For almost 14 years, the Patrick Law Group team has been working remotely as our normal way of business. An important thing to consider about working from home is safeguarding your sensitive materials by exercising sound cybersecurity practices. As seasoned work-from-home attorneys with a particular focus on technology and data privacy, we wanted to share five things we like to emphasize about working from home from a technological perspective.

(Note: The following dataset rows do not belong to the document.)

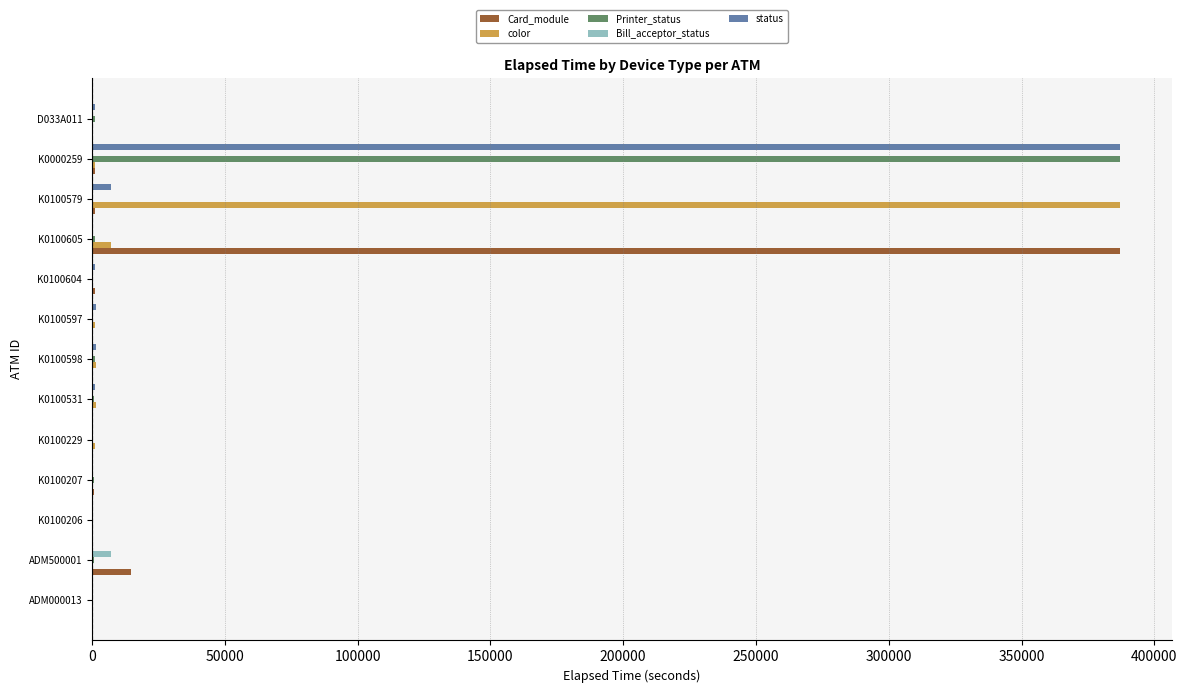

At which category is the sum across all series the highest?

K0000259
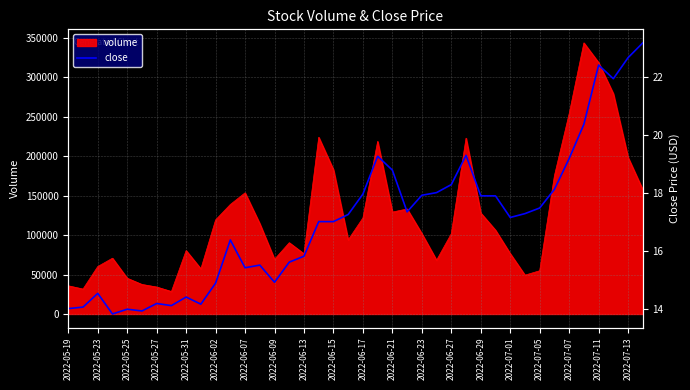

What is the lowest value of the volume series?

28506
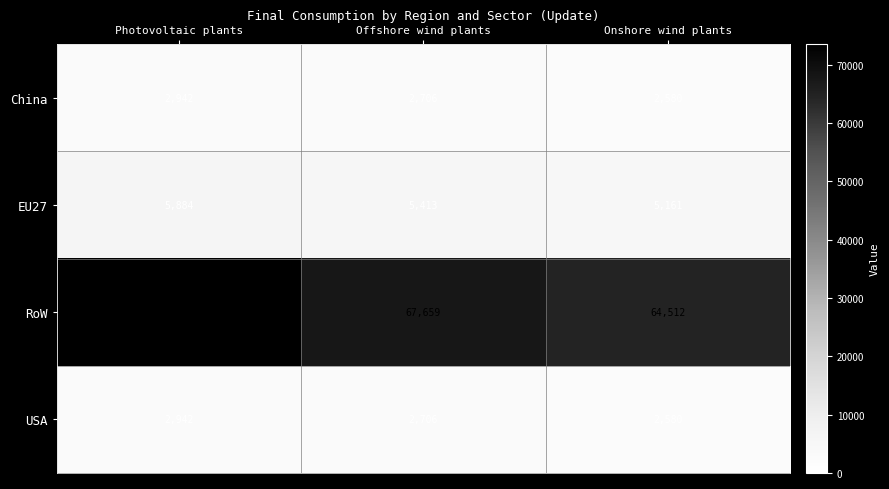

What is the greatest value displayed?

73549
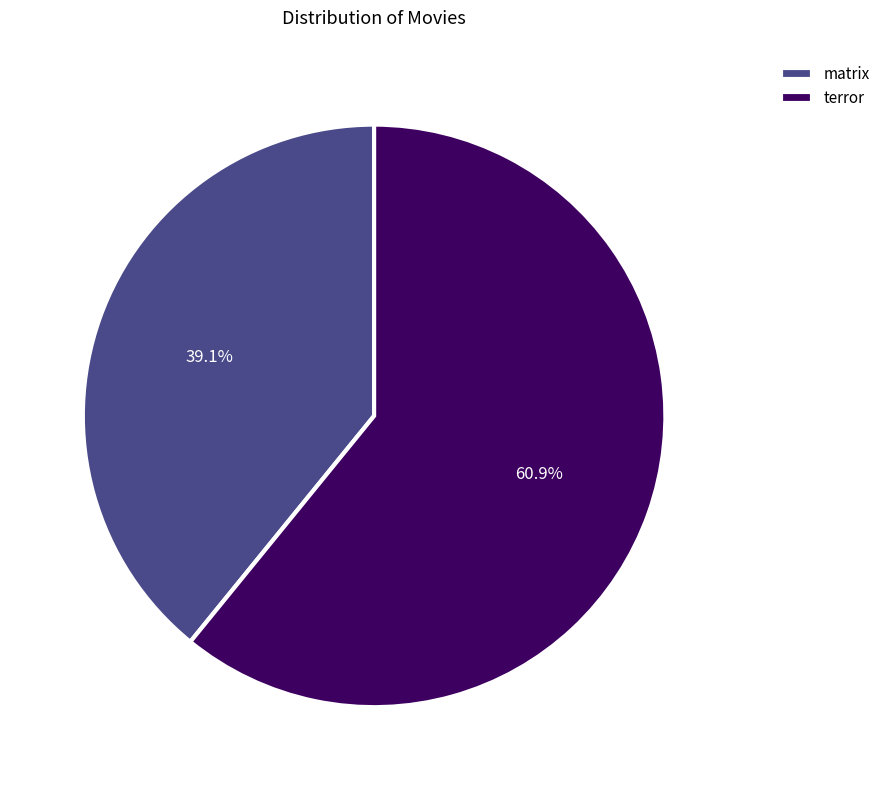

Which category has the smallest portion of the pie?

matrix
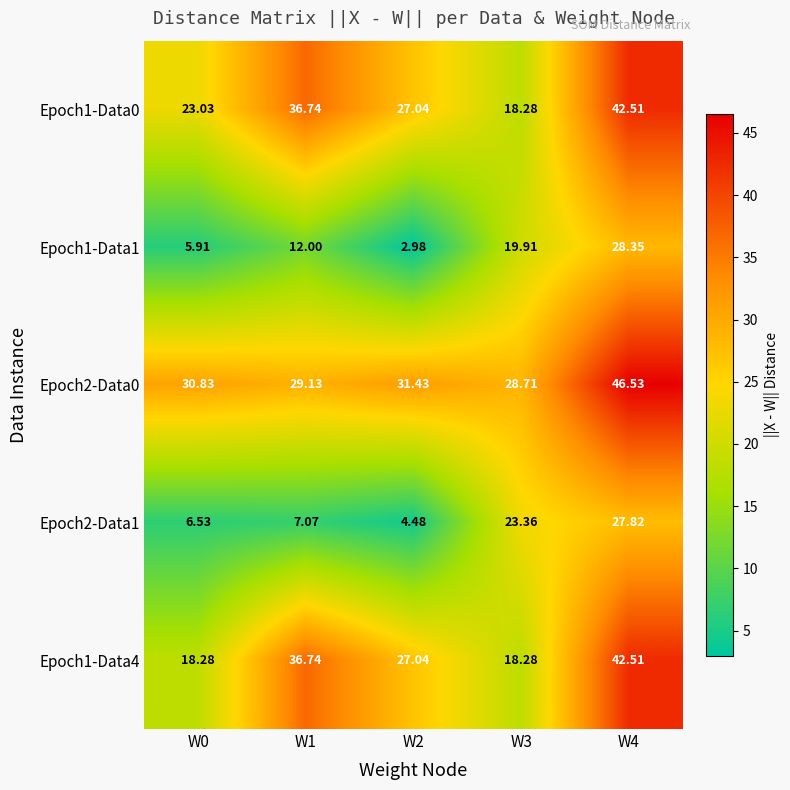

Is the value of Epoch1-Data4 at W2 greater than the value of Epoch1-Data0 at W3?

Yes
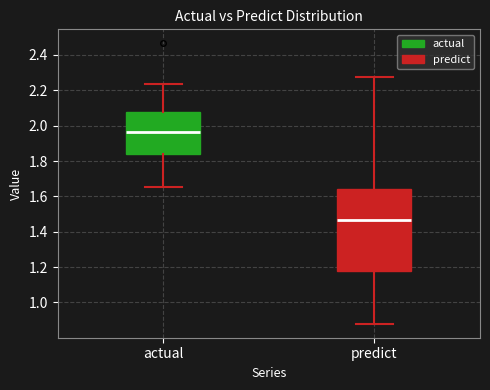

Where does the upper whisker of the box for actual end on the y-axis? The values are not printed on the chart, so give them approximately, as read against the axis.

2.24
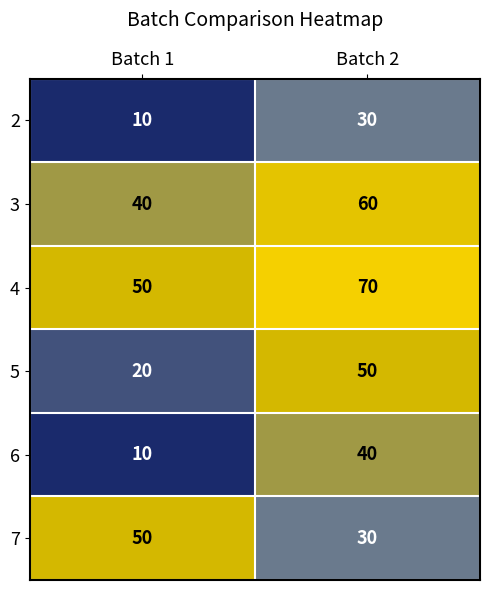

What is the difference between the 4 values at Batch 2 and Batch 1?

20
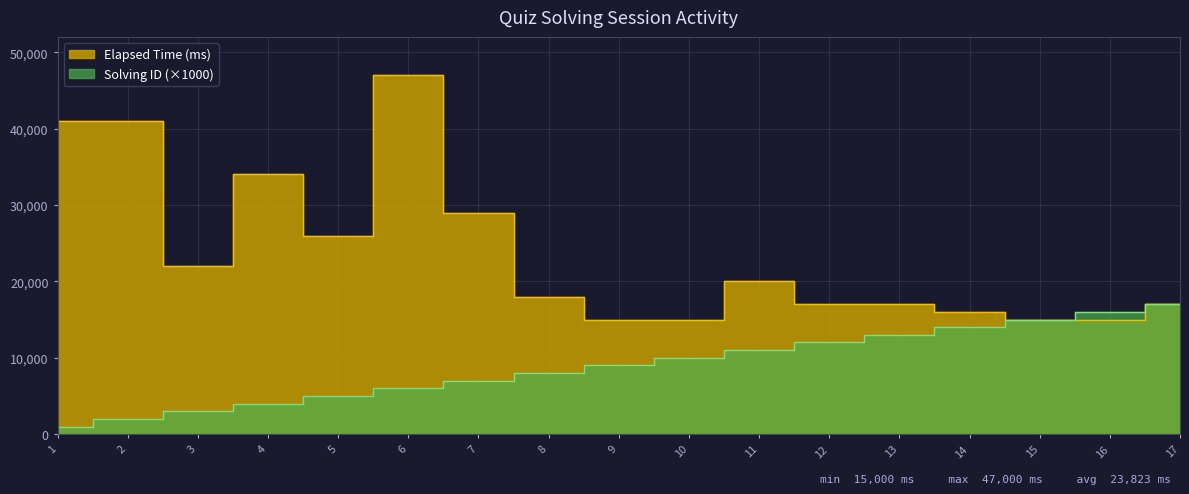

The Elapsed Time (ms) series shows 41000 at 1. True or false?

True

Perfect your technology set-up
Take advantage of the digital tools your company makes available to communicate and maintain productivity. Does it have subscriptions to antivirus software, encrypted messaging services, or VPNs? If so, you should be taking full advantage of using these tools when working from home.
Beware of using personal devices.
Avoid using personal computers and devices for work unless your company has authorized BYOD. Your personal computers may have older operating systems that are vulnerable to malicious attacks.
Ensure your home Wi-Fi is secure.
Make sure your Wi-Fi and router have strong passwords (use a password manager to generate a strong password) and enable Wi-Fi network encryption. Install router updates regularly if your Wi-Fi provider does not automatically update firmware. If your modem and router are more than five years old, it’s a good idea to upgrade them.
Use a VPN if necessary.
If you do need to connect to public Wi-Fi, use a virtual private network (VPN) to ensure a secure connection. VPNs mask your device’s location from your internet service provider, which means that intruders on the same network (such as lurkers in a coffee shop) cannot gain access to your device.
Set ground rules for other people in your space.
As much as practical, don’t allow other people in your house to use your workspace. This especially applies to kids, who can easily accidentally tamper with your setup. It will also be helpful for everyone to establish “office hours,” so that other people in your house respect that you’re “at work” even if you are physically in your house.
However: “Furkids” are exempt from this rule—we all know rules don’t apply to our four-legged family members.